Much has been done to allow citizens (and indeed visitors) to feel part of the city. There are lots of new or redesigned public parks – the most iconic being the Parque de los Pies Descalzos (‘barefoot park’) with its zen architecture and philosophy. Come here to unwind after the bustle of Santa Domingo Savio.  Make use of the features intended to relax the soul:  a calming bamboo forest or a therapeutic stroll (barefoot) across the elements – grass, stone, wood, sand – culminating in a meditative dip in cool waters.

Come nightfall, head down to the cosmopolitan district of El Poblado in the south. Parque Lleras is a hub of fashionable bars, cafés and restaurants. Excite your palate with ceviche or substantial steaks at the lofty Herbario (Carerra 43D, 10-30; 311 2537), followed by colourful cocktails at the mellow Melodie Lounge (Carrera 37, 10-19; 268 1190).

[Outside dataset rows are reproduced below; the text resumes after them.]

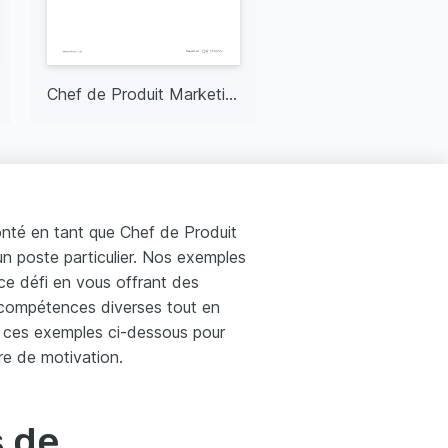
Chef de Produit Marketing
Chef de Produit Se
onté en tant que Chef de Produit
un poste particulier. Nos exemples
ce défi en vous offrant des
compétences diverses tout en
z ces exemples ci-dessous pour
re de motivation.
s de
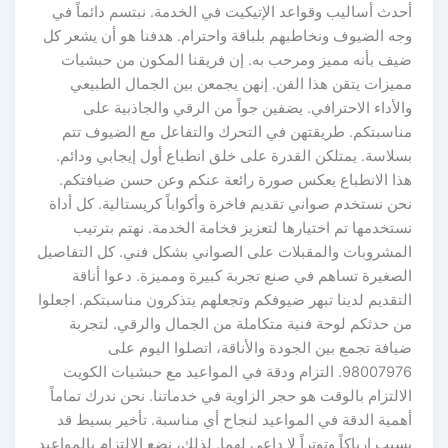
أحدث أساليب وقواعد الإتيكيت في الخدمة. نبتسم دائماً في
وجه الضيوف ونخاطبهم بلباقة واحترام. هدفنا هو أن يشعر كل
ضيف بأنه مميز ومرحب به. إن فريقنا المكون من حبشيات
مميزات يتقن هذا الفن. إنهن يجمعن بين الجمال الطبيعي
والأداء الاحترافي. يضفين جواً من الرقي والجاذبية على
مناسبتكم. طريقتهن في التحرك والتفاعل مع الضيوف تتم
بسلاسة. يمتلكن القدرة على خلق انطباع أول إيجابي ودائم.
هذا الانطباع يعكس صورة رائعة عنكم وعن حسن ضيافتكم.
نحن نستخدم صواني تقديم فاخرة وأكواباً كريستالية. كل أداة
نستخدمها تم اختيارها لتعزيز فخامة الخدمة. نهتم بترتيب
المشروبات والمقبلات على الصواني بشكل فني. كل التفاصيل
الصغيرة تساهم في صنع تجربة كبيرة ومميزة. دعوا أناقة
التقديم لدينا تبهر ضيوفكم وتجعلهم يتذكرون مناسبتكم. اجعلوا
من حدثكم لوحة فنية متكاملة من الجمال والرقي. لتجربة
ضيافة تجمع بين الجودة والأناقة، اتصلوا اليوم على
98007976. التزام ودقة في المواعيد مع حبشيات الكويت
الالتزام بالوقت هو حجر الزاوية في خدماتنا. نحن ندرك تماماً
أهمية الدقة في المواعيد لنجاح أي مناسبة. تأخير بسيط قد
يسبب إرباكاً وتوتراً لا داعي لهما. لذلك، نضع الالتزام بالمواعيد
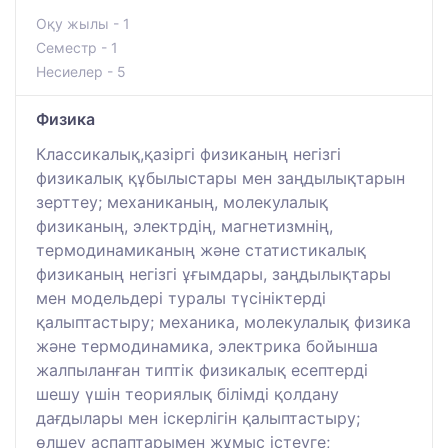
Оқу жылы - 1
Семестр - 1
Несиелер - 5
Физика
Классикалық,қазіргі физиканың негізгі
физикалық құбылыстары мен заңдылықтарын
зерттеу; механиканың, молекулалық
физиканың, электрдің, магнетизмнің,
термодинамиканың және статистикалық
физиканың негізгі ұғымдары, заңдылықтары
мен модельдері туралы түсініктерді
қалыптастыру; механика, молекулалық физика
және термодинамика, электрика бойынша
жалпыланған типтік физикалық есептерді
шешу үшін теориялық білімді қолдану
дағдылары мен іскерлігін қалыптастыру;
өлшеу аспаптарымен жұмыс істеуге;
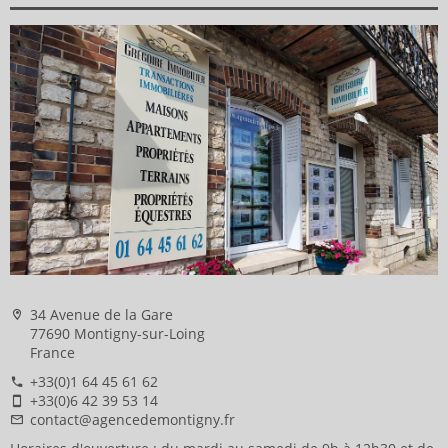
34 Avenue de la Gare
77690 Montigny-sur-Loing
France
+33(0)1 64 45 61 62
+33(0)6 42 39 53 14
contact@agencedemontigny.fr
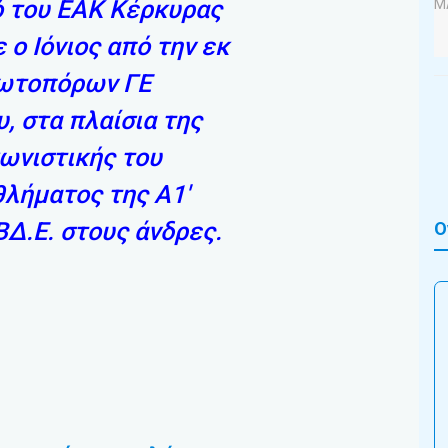
ό του ΕΑΚ Κέρκυρας
 ο Ιόνιος από την εκ
ωτοπόρων ΓΕ
υ, στα πλαίσια της
ωνιστικής του
λήματος της Α1′
ΒΔ.Ε. στους άνδρες.
Ο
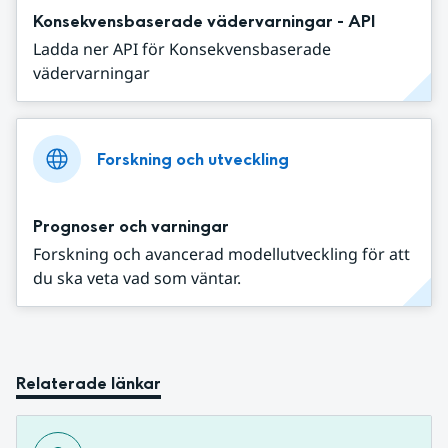
Konsekvensbaserade vädervarningar - API
Ladda ner API för Konsekvensbaserade
vädervarningar
Forskning och utveckling
Prognoser och varningar
Forskning och avancerad modellutveckling för att
du ska veta vad som väntar.
Relaterade länkar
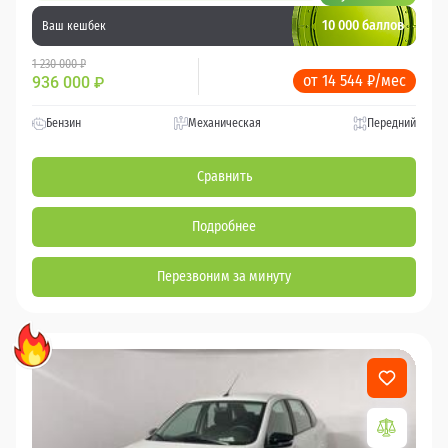
10 000 баллов
Ваш кешбек
1 230 000 ₽
от 14 544 ₽/мес
936 000
₽
Бензин
Механическая
Передний
Сравнить
Подробнее
Перезвоним за минуту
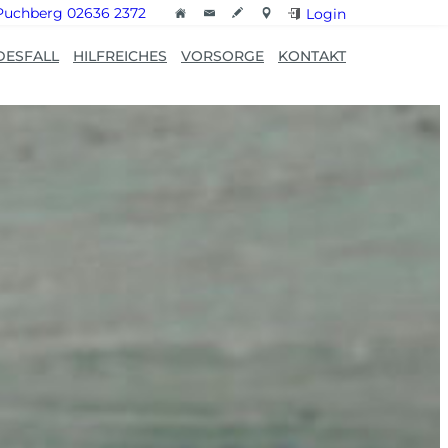
Puchberg 02636 2372
Login
DESFALL
HILFREICHES
VORSORGE
KONTAKT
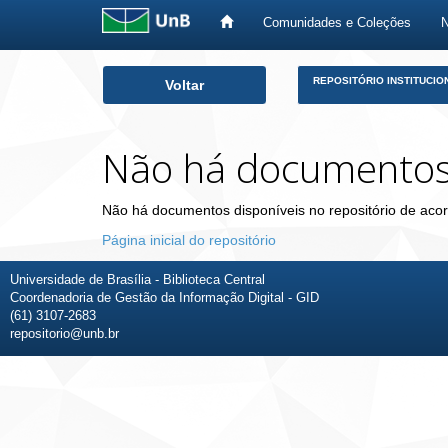
Comunidades e Coleções
Skip
REPOSITÓRIO INSTITUCIO
Voltar
navigation
Não há documento
Não há documentos disponíveis no repositório de acor
Página inicial do repositório
Universidade de Brasília - Biblioteca Central
Coordenadoria de Gestão da Informação Digital - GID
(61) 3107-2683
repositorio@unb.br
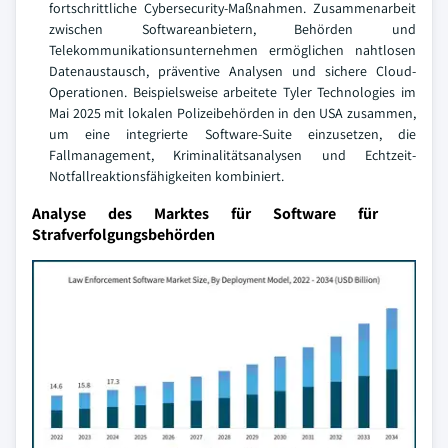
fortschrittliche Cybersecurity-Maßnahmen. Zusammenarbeit
zwischen Softwareanbietern, Behörden und
Telekommunikationsunternehmen ermöglichen nahtlosen
Datenaustausch, präventive Analysen und sichere Cloud-
Operationen. Beispielsweise arbeitete Tyler Technologies im
Mai 2025 mit lokalen Polizeibehörden in den USA zusammen,
um eine integrierte Software-Suite einzusetzen, die
Fallmanagement, Kriminalitätsanalysen und Echtzeit-
Notfallreaktionsfähigkeiten kombiniert.
Analyse des Marktes für Software für
Strafverfolgungsbehörden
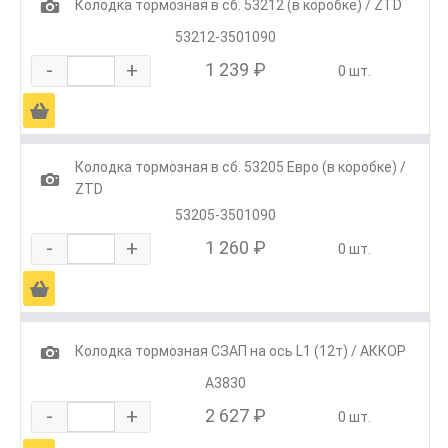
1
Колодка тормозная в сб. 53212 (в коробке) / ZTD
53212-3501090
-
+
1 239 ₽
0 шт.
Ä
Колодка тормозная в сб. 53205 Евро (в коробке) /
1
ZTD
53205-3501090
-
+
1 260 ₽
0 шт.
Ä
1
Колодка тормозная СЗАП на ось L1 (12т) / АККОР
А3830
-
+
2 627 ₽
0 шт.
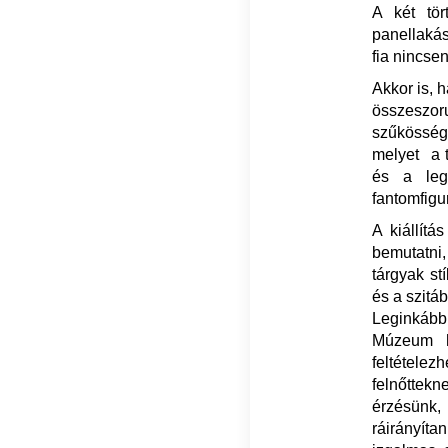
A két tö
panellakás
fia nincsen
Akkor is, 
összeszor
szűkösségé
melyet a t
és a leg
fantomfigu
A kiállít
bemutatni,
tárgyak st
és a szitáb
Leginkább 
Múzeum h
feltétele
felnőttek
érzésünk, 
ráirányíta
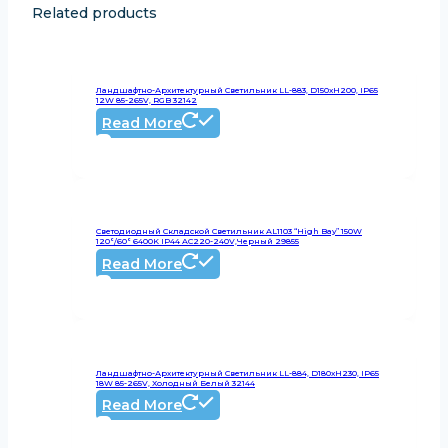
Related products
Ландшафтно-Архитектурный Светильник LL-883, D150xH200, IP65
12W 85-265V, RGB 32142
Read More
Светодиодный Складской Светильник AL1103 “High Bay” 150W
120°/60° 6400K IP44 AC220-240V,черный 29855
Read More
Ландшафтно-Архитектурный Светильник LL-884, D180xH230, IP65
18W 85-265V, Холодный Белый 32144
Read More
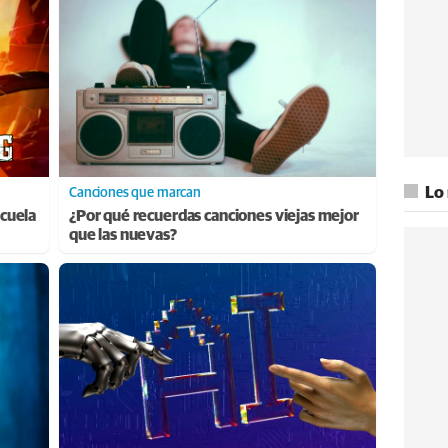
Lo
Canciones que marcan
cuela
¿Por qué recuerdas canciones viejas mejor
que las nuevas?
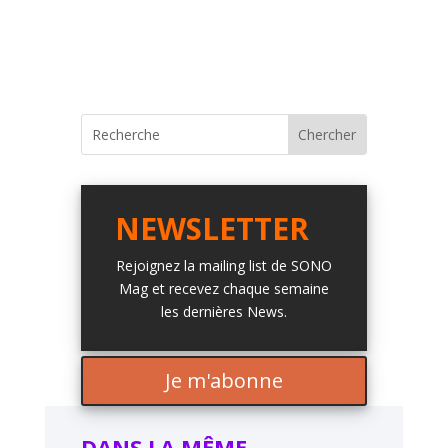
NEWSLETTER
Rejoignez la mailing list de SONO
Mag et recevez chaque semaine
les dernières News.
Je m'abonne
DANS LA MÊME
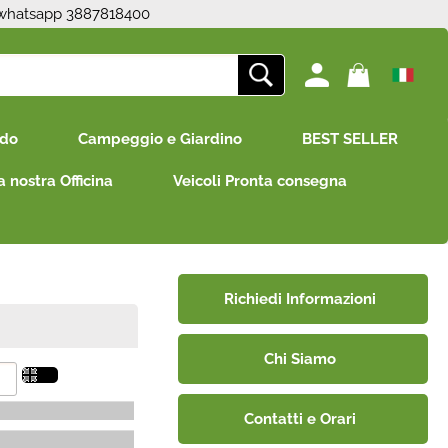
 whatsapp 3887818400
ono già registrato
Sono un nuovo cliente
edo
Campeggio e Giardino
BEST SELLER
mpletare l'ordine inserisci
Se non sei ancora registrato sul
e utente e la password e
nostro sito clicca sul pulsante
a nostra Officina
Veicoli Pronta consegna
icca sul pulsante "Accedi"
"Registrati"
E-mail:
Password:
Richiedi Informazioni
Chi Siamo
i perso la password?
Contatti e Orari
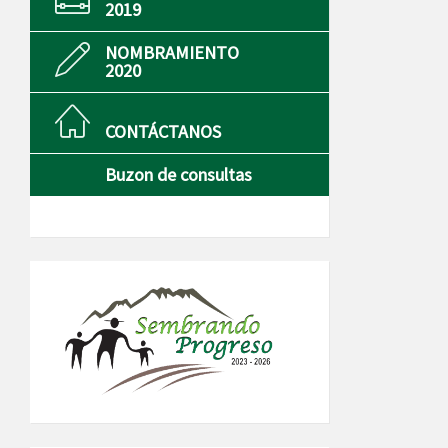
2019
NOMBRAMIENTO
2020
CONTÁCTANOS
Buzon de consultas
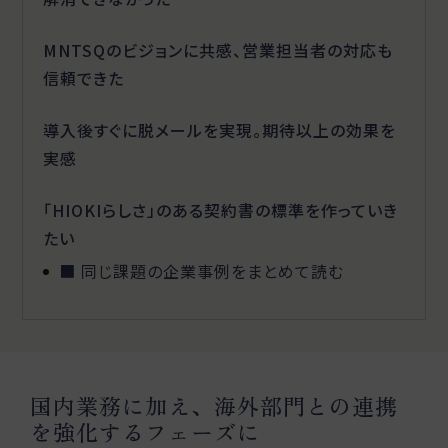
MNTSQのビジョンに共感、営業担当者の対応も
信頼できた
導入後すぐに脱メールを実現。期待以上の効果を
実感
「HIOKIらしさ」のある契約書の標準を作っていき
たい
■ 同じ課題の企業事例をまとめて読む
国内業務に加え、海外部門との連携
を強化するフェーズに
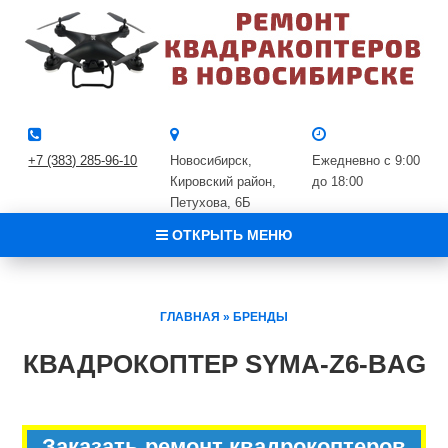
+7 (383) 285-96-10
Новосибирск,
Ежедневно с 9:00
Кировский район, ​
до 18:00
Петухова, 6Б
ОТКРЫТЬ МЕНЮ
ГЛАВНАЯ
»
БРЕНДЫ
КВАДРОКОПТЕР SYMA-Z6-BAG
Заказать ремонт квадрокоптеров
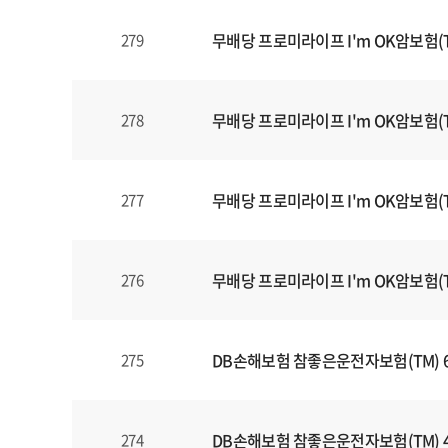
식
내
무배당 프로미라이프 I'm OK암보험(T
279
양
식
(표)
입
무배당 프로미라이프 I'm OK암보험(T
278
니
다.
이
무배당 프로미라이프 I'm OK암보험(T
277
표
는
번
무배당 프로미라이프 I'm OK암보험(T
276
호
,
제
목
DB손해보험 참좋은운전자보험(TM) 
275
,
등
록
DB손해보험 참좋은운전자보험(TM) 
274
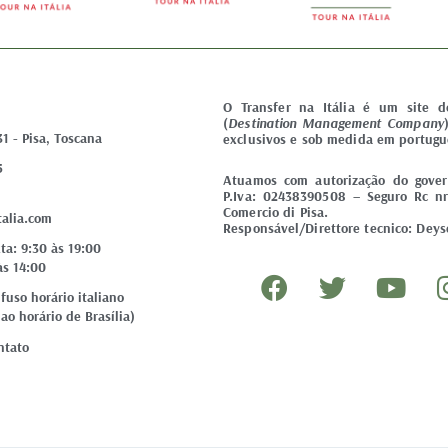
O Transfer na Itália é um site 
(
Destination Management Company
31 - Pisa, Toscana
exclusivos e sob medida em portugu
5
Atuamos com autorização do govern
P.Iva: 02438390508 – Seguro Rc nr
Comercio di Pisa.
talia.com
Responsável/Direttore tecnico: Deyse
ta: 9:30 às 19:00
F
T
Y
às 14:00
a
w
o
uso horário italiano
ao horário de Brasília)
c
i
u
e
t
t
ntato
b
t
u
o
e
b
o
r
e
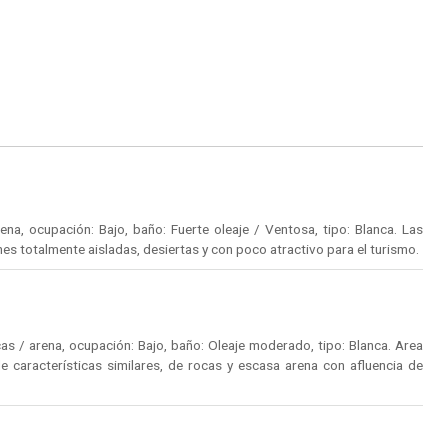
a, ocupación: Bajo, baño: Fuerte oleaje / Ventosa, tipo: Blanca. Las
es totalmente aisladas, desiertas y con poco atractivo para el turismo.
s / arena, ocupación: Bajo, baño: Oleaje moderado, tipo: Blanca. Area
 características similares, de rocas y escasa arena con afluencia de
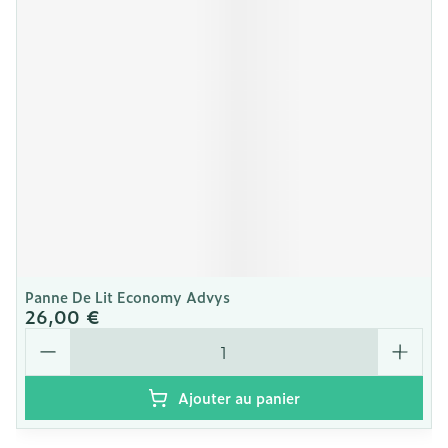
Panne De Lit Economy Advys
26,00 €
Quantité
Ajouter au panier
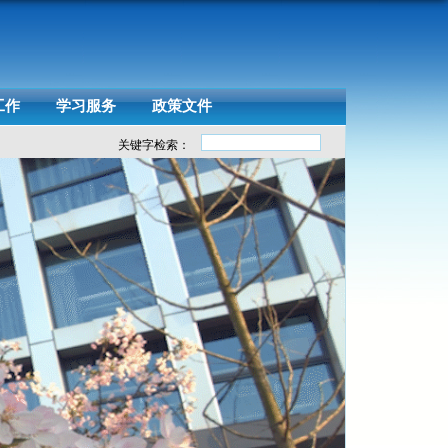
工作
学习服务
政策文件
关键字检索：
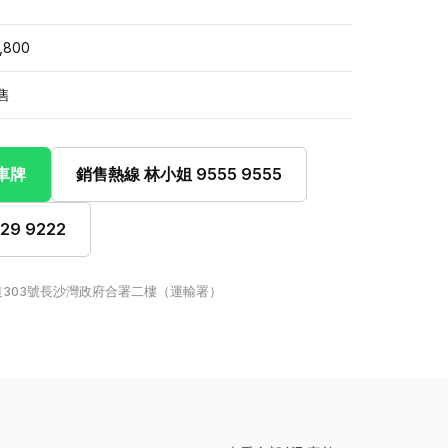
,800
售
此車牌
銷售熱線 林小姐 9555 9555
9 9222
303號長沙灣政府合署二樓（運輸署）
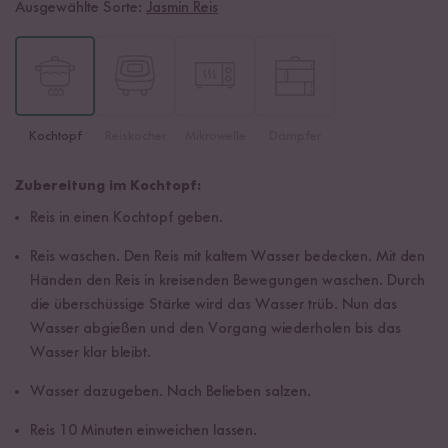
Ausgewählte Sorte:
Jasmin Reis
Kochtopf
Reiskocher
Mikrowelle
Dämpfer
Zubereitung im Kochtopf:
Reis in einen Kochtopf geben.
Reis waschen. Den Reis mit kaltem Wasser bedecken. Mit den
Händen den Reis in kreisenden Bewegungen waschen. Durch
die überschüssige Stärke wird das Wasser trüb. Nun das
Wasser abgießen und den Vorgang wiederholen bis das
Wasser klar bleibt.
Wasser dazugeben. Nach Belieben salzen.
Reis 10 Minuten einweichen lassen.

The square swarms with Medellín’s young and trendy almost every single night, losing themselves in the music and copious amounts of the local liqueur, arguardiente (literally ‘firewater’) – the whiplash of aniseed from the Antioquian tipple of choice is not for the faint-hearted. But the madness really begins at Mango’s Disco further uptown (Carerra 42, 67A-151; 277 6123), which feels like a bar, circus and stripclub all in one. The party goes on past closing hour, but if you can, take the time away from the salsa beats, firewater and passionate locals to find a view of the valley’s mountainside villages in the deep dark of night.

Medellín’s rolling twilight landscape is like no other, a poetic representation of finding beauty in even the most dilapidated of areas – you might be forgiven for imagining the thousands of hillside lights filling the skies to be a galaxy of shooting stars, suspended in time.